L’idea di lavorare all’Otello di Shakespeare nasce quindici anni fa da un articolo letto su un quotidiano. Un uomo, accecato da una folle gelosia, uccide sua moglie e poi si suicida. È allo stesso tempo la sinossi di una delle opere teatrali più famose nel mondo e triste cronaca dei nostri giorni. Da lì è partita una lunga ricerca per pensare un adattamento contemporaneo che fosse il più possibile rispettoso dell’originale. Dal confronto tra le numerose traduzioni italiane della tragedia, fatte in epoche diverse, è maturata la convinzione che per restituire la ‘parola’ di Shakespeare, il dialetto (romano e napoletano) fosse paradossalmente il più vicino a rappresentare la forza di quel linguaggio.

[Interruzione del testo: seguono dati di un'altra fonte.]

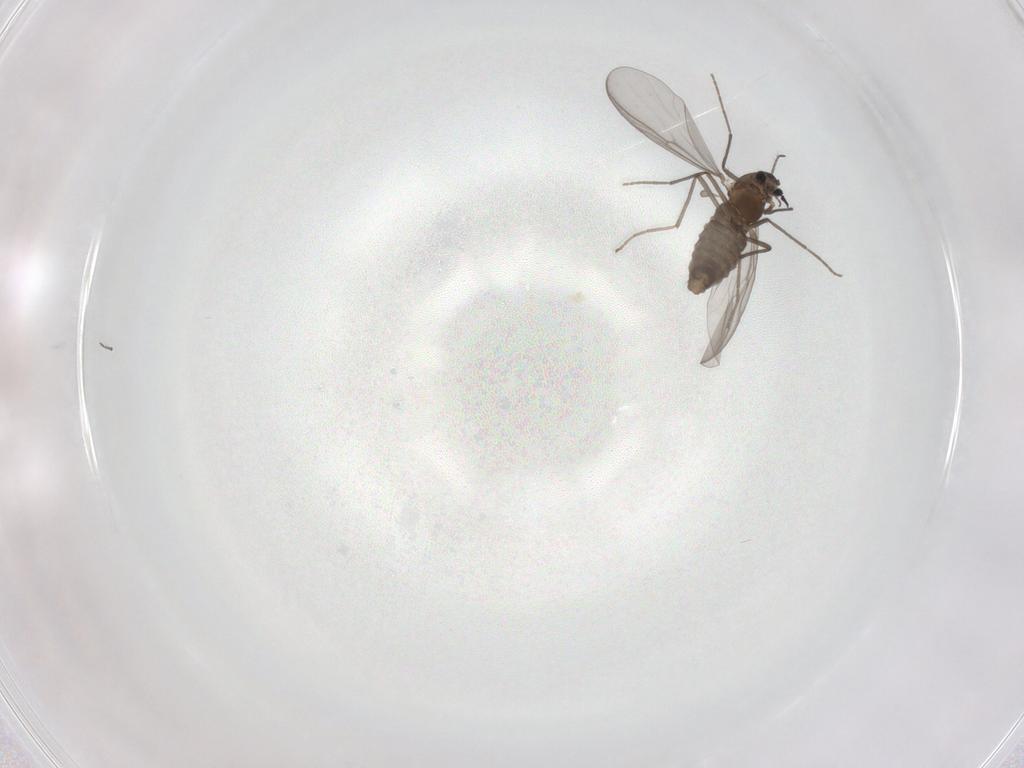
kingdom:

Un lavoro di traduzione che è durato molti anni e mi ha permesso di filmare Otello senza ‘toccare’ il testo che è stato, tranne per i tagli necessari, integralmente riportato.

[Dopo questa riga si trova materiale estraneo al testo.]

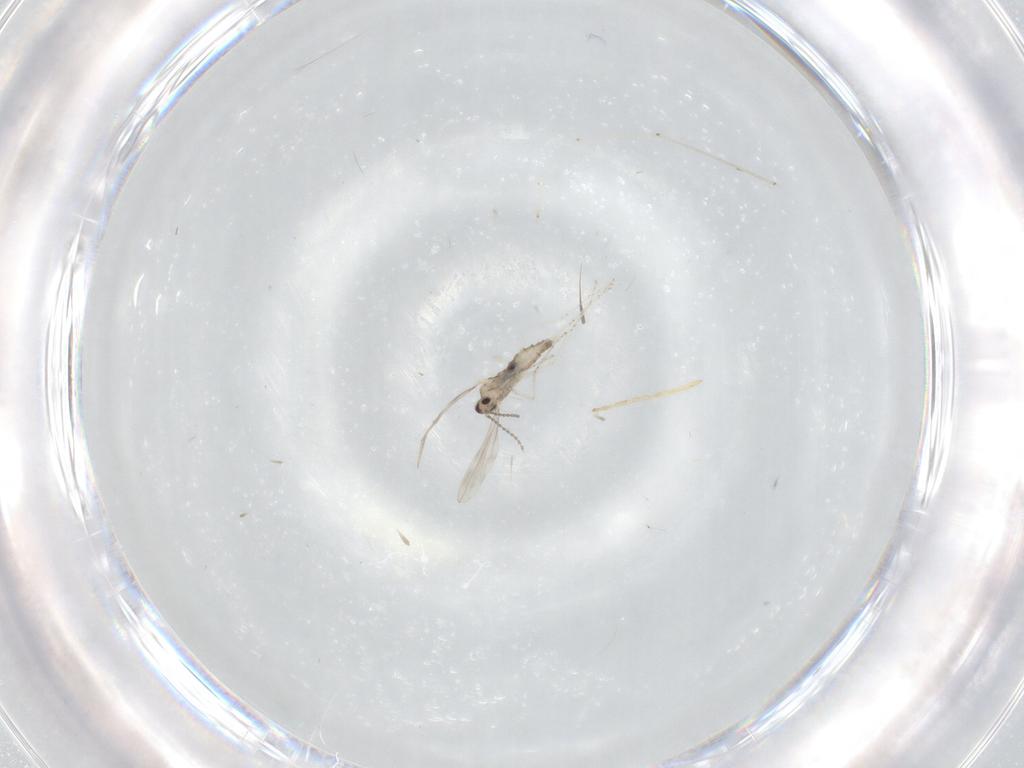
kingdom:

Razzismo, violenza, invidia sociale, maschilismo, femminicidio, un’indagine sul male di una modernità sconcertante per una drammaturgia che ha più di 400 anni.
Racchiusa nella frase di Iago che più di tutte suggerisce la profondità dell’analisi psicologica che questo testo opera sui suoi personaggi e ancora su di noi indagando nelle nostre contraddizioni. E che dà il titolo a questo film. “Non sono quello che sono”.